The input ▸
______
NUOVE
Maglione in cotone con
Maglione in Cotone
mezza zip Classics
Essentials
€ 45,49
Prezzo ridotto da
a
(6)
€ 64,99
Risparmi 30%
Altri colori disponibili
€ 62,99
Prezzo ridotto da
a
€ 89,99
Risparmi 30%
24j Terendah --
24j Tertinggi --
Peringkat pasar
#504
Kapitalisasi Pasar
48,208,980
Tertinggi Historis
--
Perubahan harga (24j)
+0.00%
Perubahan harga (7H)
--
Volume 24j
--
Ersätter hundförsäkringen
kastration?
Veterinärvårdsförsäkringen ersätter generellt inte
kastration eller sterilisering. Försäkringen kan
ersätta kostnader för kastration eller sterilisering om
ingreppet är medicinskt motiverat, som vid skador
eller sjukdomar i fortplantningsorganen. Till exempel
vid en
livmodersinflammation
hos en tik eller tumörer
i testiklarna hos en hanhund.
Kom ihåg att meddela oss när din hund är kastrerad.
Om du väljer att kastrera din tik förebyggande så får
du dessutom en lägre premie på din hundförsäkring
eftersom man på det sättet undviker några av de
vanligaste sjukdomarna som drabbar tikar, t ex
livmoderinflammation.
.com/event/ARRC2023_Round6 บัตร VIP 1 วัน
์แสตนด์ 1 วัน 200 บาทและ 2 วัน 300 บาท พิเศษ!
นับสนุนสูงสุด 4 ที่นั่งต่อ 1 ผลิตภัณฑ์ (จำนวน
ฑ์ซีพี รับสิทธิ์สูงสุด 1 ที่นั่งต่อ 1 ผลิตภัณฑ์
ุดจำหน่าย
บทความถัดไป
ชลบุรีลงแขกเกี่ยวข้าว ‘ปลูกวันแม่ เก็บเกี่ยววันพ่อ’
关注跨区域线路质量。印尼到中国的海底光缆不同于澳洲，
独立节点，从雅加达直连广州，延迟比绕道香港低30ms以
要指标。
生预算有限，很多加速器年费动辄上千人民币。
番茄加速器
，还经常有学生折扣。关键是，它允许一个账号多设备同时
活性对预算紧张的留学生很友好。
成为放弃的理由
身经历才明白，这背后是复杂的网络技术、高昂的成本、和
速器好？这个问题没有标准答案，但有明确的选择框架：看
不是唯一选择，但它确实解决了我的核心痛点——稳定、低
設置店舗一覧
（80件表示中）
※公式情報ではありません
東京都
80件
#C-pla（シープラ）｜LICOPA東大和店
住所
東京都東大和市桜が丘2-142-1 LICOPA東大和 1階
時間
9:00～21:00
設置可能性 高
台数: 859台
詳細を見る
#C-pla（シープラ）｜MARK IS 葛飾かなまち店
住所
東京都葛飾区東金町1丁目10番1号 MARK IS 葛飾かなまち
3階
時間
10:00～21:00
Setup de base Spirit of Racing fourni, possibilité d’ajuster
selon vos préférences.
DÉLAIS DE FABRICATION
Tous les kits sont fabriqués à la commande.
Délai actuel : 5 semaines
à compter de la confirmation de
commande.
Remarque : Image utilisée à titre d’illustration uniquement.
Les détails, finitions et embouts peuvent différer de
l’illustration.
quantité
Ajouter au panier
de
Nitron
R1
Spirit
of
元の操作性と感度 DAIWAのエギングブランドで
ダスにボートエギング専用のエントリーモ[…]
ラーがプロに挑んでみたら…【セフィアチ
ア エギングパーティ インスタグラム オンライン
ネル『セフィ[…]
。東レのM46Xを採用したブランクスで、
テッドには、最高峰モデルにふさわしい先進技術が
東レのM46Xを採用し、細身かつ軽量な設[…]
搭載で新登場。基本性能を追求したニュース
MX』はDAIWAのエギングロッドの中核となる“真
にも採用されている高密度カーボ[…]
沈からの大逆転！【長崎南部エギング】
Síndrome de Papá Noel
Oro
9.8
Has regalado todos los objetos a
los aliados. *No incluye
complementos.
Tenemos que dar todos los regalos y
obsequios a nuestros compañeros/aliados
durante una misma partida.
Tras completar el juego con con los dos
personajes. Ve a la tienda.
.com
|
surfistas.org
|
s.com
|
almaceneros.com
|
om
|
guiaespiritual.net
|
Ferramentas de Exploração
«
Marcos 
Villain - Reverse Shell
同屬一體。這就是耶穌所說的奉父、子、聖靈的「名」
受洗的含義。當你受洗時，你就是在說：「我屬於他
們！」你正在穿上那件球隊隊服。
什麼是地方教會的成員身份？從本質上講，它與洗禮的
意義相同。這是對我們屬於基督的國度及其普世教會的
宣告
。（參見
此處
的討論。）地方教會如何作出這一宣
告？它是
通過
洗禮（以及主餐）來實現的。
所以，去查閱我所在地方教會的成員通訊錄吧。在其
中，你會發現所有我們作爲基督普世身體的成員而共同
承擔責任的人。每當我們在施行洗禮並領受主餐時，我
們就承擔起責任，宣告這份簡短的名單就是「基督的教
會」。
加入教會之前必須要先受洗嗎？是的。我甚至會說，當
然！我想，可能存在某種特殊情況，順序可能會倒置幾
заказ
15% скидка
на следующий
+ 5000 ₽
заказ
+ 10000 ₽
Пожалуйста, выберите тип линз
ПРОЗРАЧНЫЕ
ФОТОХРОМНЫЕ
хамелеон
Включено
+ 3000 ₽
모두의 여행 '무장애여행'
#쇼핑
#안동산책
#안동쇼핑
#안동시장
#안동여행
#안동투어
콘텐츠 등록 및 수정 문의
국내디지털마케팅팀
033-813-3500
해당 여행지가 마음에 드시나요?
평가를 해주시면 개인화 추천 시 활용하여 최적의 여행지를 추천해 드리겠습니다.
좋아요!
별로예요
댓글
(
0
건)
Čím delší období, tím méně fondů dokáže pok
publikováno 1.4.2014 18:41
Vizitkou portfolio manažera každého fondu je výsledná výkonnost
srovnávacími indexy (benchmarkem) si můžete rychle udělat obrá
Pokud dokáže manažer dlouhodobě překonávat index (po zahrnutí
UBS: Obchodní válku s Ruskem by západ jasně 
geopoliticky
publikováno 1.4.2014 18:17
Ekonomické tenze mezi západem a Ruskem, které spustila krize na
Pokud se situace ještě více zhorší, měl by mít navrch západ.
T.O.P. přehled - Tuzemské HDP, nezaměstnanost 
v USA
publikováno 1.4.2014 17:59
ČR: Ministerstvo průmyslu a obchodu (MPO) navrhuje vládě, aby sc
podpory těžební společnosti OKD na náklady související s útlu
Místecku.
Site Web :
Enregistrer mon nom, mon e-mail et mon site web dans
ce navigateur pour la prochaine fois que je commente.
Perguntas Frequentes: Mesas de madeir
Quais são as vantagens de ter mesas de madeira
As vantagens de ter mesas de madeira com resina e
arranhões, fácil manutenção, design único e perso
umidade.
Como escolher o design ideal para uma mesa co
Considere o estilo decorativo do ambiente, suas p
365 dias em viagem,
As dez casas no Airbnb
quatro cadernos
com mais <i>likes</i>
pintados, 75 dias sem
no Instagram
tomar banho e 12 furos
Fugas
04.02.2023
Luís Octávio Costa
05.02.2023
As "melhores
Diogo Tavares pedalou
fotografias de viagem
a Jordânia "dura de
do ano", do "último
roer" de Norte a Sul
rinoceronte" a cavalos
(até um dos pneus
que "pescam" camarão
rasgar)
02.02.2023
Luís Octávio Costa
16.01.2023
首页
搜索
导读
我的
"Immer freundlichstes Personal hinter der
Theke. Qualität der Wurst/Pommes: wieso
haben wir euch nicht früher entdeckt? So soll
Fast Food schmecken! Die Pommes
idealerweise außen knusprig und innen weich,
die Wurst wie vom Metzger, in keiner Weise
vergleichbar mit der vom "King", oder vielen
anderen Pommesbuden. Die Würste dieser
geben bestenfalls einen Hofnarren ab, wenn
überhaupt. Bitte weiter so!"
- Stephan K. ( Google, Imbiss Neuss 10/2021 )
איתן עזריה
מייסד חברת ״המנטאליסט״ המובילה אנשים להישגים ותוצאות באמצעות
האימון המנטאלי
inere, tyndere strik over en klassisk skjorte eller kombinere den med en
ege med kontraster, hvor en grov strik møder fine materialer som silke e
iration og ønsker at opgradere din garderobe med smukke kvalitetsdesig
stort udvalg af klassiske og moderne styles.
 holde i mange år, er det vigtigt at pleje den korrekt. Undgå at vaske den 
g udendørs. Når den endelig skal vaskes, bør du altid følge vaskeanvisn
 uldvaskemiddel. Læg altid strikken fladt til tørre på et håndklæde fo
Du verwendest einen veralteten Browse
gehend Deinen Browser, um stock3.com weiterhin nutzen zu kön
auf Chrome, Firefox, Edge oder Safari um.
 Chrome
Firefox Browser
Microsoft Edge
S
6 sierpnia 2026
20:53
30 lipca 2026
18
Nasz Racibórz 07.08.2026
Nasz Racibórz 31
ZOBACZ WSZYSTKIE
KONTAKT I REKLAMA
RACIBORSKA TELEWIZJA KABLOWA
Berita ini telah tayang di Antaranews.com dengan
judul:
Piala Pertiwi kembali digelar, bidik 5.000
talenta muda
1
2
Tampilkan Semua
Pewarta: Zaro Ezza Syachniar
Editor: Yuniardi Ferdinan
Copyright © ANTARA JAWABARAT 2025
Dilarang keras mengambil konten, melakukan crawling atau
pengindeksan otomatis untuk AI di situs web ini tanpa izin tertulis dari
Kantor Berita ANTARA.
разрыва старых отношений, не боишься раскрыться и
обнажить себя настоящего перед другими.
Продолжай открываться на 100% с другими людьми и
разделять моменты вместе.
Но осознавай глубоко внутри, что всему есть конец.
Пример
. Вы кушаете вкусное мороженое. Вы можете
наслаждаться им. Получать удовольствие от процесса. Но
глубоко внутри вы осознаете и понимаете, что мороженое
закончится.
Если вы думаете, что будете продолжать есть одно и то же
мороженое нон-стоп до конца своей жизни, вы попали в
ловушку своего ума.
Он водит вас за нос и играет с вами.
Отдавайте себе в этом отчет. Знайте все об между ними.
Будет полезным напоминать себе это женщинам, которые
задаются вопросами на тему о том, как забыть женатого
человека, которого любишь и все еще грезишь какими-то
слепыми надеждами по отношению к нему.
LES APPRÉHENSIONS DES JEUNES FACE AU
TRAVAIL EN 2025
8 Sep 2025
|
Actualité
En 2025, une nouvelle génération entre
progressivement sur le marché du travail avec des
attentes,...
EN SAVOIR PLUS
______
Assignment ▸ Working from the material above, restate word for word the lines between the line with "Peringkat pasar" and the line with "速器好？这个问题没有标准答案，但有明确的选择框架：看", both included, and only those.

Answer to this exercise ▸
Peringkat pasar
#504
Kapitalisasi Pasar
48,208,980
Tertinggi Historis
--
Perubahan harga (24j)
+0.00%
Perubahan harga (7H)
--
Volume 24j
--
Ersätter hundförsäkringen
kastration?
Veterinärvårdsförsäkringen ersätter generellt inte
kastration eller sterilisering. Försäkringen kan
ersätta kostnader för kastration eller sterilisering om
ingreppet är medicinskt motiverat, som vid skador
eller sjukdomar i fortplantningsorganen. Till exempel
vid en
livmodersinflammation
hos en tik eller tumörer
i testiklarna hos en hanhund.
Kom ihåg att meddela oss när din hund är kastrerad.
Om du väljer att kastrera din tik förebyggande så får
du dessutom en lägre premie på din hundförsäkring
eftersom man på det sättet undviker några av de
vanligaste sjukdomarna som drabbar tikar, t ex
livmoderinflammation.
.com/event/ARRC2023_Round6 บัตร VIP 1 วัน
์แสตนด์ 1 วัน 200 บาทและ 2 วัน 300 บาท พิเศษ!
นับสนุนสูงสุด 4 ที่นั่งต่อ 1 ผลิตภัณฑ์ (จำนวน
ฑ์ซีพี รับสิทธิ์สูงสุด 1 ที่นั่งต่อ 1 ผลิตภัณฑ์
ุดจำหน่าย
บทความถัดไป
ชลบุรีลงแขกเกี่ยวข้าว ‘ปลูกวันแม่ เก็บเกี่ยววันพ่อ’
关注跨区域线路质量。印尼到中国的海底光缆不同于澳洲，
独立节点，从雅加达直连广州，延迟比绕道香港低30ms以
要指标。
生预算有限，很多加速器年费动辄上千人民币。
番茄加速器
，还经常有学生折扣。关键是，它允许一个账号多设备同时
活性对预算紧张的留学生很友好。
成为放弃的理由
身经历才明白，这背后是复杂的网络技术、高昂的成本、和
速器好？这个问题没有标准答案，但有明确的选择框架：看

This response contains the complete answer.